Excerpt provided:
##############################
It is no secret that the acting industry, be it for theatre, cinema or television, is highly competitive requiring on both hard work and being the in the right place at the right time. Needless to say, finding acting opportunities in this dense industry makes for full-time employment in itself.
Here are a few tips for you to best anticipate this critical step to becoming an actor.
First, preparing for rejection is key – cold but true. A lot of acting job searching goes through hearing a lot of “nos” audition after audition. Just remember that an ordeal is only one when you choose to see it that way.
Even though this may get frustrating at times, it is, unfortunately, part of the career you have embarked on. Do you really believe Mila Kunis just fell on set and broke into comedy acting overnight? Many actors caught their first real break right when they were about to give up. So take it all in stride, keep a good sense of humour and a positive attitude. These experiences will just make a better actor out of you for that big opportunity.
##############################
Exercise description:
Can you write the next part of the tips on finding acting work above, starting after its final sentence?
##############################
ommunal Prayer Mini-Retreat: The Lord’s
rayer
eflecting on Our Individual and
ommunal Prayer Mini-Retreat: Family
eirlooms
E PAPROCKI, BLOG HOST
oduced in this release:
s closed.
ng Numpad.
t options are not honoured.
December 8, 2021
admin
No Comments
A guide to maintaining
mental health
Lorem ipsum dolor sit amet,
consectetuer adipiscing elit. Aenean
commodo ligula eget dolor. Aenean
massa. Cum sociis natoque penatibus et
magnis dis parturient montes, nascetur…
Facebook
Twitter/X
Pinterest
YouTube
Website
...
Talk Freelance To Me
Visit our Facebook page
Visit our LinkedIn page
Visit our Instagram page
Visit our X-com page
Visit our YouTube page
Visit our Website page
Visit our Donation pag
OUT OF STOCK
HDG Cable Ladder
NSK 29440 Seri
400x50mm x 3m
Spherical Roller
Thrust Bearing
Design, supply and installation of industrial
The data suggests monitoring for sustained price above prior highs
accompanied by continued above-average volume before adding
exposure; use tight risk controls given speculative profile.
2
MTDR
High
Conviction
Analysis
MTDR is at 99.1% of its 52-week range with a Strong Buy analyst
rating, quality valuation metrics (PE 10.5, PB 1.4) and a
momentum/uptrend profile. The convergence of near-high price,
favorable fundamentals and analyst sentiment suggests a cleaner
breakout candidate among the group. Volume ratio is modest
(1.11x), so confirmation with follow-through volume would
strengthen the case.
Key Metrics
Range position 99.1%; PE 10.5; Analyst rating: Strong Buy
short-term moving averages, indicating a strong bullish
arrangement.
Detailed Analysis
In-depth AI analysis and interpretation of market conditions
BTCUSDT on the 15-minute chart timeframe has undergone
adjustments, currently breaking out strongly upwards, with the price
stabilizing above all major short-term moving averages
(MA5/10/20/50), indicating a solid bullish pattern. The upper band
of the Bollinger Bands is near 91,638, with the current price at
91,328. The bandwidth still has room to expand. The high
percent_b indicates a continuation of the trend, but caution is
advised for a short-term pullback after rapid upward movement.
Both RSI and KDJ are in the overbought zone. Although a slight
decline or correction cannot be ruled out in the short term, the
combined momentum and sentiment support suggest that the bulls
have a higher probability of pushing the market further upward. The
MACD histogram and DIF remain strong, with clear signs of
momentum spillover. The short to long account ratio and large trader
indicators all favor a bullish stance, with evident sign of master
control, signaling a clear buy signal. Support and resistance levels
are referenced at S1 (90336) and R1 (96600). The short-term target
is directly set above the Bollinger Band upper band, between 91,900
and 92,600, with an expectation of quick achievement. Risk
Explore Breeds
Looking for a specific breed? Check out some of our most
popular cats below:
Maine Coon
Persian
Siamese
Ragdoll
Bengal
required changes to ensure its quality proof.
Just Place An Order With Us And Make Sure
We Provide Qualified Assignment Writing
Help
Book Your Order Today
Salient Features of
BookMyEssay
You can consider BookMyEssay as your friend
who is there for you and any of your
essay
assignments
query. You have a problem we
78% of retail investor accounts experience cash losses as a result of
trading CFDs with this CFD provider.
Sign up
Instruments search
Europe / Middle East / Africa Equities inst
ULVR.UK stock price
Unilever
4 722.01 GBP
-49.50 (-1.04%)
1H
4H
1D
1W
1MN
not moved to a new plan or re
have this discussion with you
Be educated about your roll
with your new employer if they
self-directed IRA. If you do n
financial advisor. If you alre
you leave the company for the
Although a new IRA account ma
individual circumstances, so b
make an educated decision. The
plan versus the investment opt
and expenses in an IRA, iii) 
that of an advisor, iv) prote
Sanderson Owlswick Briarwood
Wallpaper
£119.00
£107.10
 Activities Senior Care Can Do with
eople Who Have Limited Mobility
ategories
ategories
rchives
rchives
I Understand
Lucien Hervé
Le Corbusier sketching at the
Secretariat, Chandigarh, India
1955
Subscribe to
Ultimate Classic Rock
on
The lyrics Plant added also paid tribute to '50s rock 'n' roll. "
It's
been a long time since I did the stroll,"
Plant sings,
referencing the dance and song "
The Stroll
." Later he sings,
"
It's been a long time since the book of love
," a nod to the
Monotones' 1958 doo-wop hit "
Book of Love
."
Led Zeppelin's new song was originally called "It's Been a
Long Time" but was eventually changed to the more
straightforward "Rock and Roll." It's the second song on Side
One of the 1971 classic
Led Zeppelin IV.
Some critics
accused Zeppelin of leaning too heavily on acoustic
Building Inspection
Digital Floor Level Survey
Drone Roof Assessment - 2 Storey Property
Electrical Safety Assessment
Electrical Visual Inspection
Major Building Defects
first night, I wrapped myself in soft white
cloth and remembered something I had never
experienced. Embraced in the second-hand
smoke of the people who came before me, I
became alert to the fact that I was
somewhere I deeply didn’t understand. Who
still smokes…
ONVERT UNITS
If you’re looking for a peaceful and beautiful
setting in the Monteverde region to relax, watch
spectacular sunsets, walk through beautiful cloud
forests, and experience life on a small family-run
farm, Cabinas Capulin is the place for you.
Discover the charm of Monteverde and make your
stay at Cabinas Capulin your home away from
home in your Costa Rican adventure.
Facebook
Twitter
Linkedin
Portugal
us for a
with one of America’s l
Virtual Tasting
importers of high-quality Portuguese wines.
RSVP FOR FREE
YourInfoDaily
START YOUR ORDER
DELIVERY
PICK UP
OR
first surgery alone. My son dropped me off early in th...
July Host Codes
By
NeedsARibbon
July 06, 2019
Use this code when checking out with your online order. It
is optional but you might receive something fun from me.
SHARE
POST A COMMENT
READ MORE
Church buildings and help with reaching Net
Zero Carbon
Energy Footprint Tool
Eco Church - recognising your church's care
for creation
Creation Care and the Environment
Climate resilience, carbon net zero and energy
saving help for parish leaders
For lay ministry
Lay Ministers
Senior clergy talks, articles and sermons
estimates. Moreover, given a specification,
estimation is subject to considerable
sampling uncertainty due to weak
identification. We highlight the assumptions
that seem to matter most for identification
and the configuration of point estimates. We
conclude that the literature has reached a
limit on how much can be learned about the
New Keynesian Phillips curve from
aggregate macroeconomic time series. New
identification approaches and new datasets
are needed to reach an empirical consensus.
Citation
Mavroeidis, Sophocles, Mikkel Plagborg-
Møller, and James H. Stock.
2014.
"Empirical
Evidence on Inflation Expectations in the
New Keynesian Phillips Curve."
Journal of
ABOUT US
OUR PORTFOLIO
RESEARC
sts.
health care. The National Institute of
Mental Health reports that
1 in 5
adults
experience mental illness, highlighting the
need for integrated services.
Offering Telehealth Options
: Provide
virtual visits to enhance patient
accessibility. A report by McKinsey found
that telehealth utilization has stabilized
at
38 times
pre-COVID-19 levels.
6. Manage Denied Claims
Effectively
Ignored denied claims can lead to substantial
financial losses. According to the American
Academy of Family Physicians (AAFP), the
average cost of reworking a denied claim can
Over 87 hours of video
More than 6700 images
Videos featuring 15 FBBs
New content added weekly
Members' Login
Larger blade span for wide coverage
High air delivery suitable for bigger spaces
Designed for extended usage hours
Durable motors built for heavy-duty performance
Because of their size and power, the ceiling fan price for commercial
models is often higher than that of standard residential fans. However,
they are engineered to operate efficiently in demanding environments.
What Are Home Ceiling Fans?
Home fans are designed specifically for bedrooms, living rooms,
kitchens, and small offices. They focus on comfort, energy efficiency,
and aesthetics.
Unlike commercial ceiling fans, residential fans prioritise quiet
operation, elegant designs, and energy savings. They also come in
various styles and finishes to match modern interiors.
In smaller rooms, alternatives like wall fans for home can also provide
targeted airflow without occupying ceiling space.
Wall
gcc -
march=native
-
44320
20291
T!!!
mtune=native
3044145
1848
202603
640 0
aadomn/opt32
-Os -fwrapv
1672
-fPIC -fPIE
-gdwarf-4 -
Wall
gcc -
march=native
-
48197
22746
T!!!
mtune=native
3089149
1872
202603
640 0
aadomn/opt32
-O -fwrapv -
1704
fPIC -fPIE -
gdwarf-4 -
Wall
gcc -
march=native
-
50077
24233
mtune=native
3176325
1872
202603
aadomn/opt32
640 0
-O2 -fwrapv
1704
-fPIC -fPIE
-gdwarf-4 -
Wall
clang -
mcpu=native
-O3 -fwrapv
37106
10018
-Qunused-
##############################
Your response:
Get background information and stay informed. You cannot claim to be part of an industry if you don’t know the slightest things about it. A lot of it comes from acting school and common knowledge amongst industry members but do seek out good resources on acting in the UK to keep yourself updated. Build a network, we will discuss this at greater length further down.
Keep your creativity flowing and produce work. Don’t be afraid of feedback and ring in friends and family for edits and comments. After some good hard truth-telling, at which point you will learn to not stomp out of the room, ask them to help you promote your work. They are your first support network and will be rooting for you, well maybe exclude those that don’t sincerely encourage you.
Find acting classes in the UK with an acting coach.
British actors in period costume act out a scene. (Source: Unsplash).
Save up, earn pocket money through a part time job. The rise to stardom or a solid career is costly so make sure you have your priorities straight. If you choose to train with a private acting coach for example, factor that into your budget. Headshots and showreels all cost money and are essential to finding acting jobs in the UK. Just bear in mind these investments are steps to making your dream into a reality.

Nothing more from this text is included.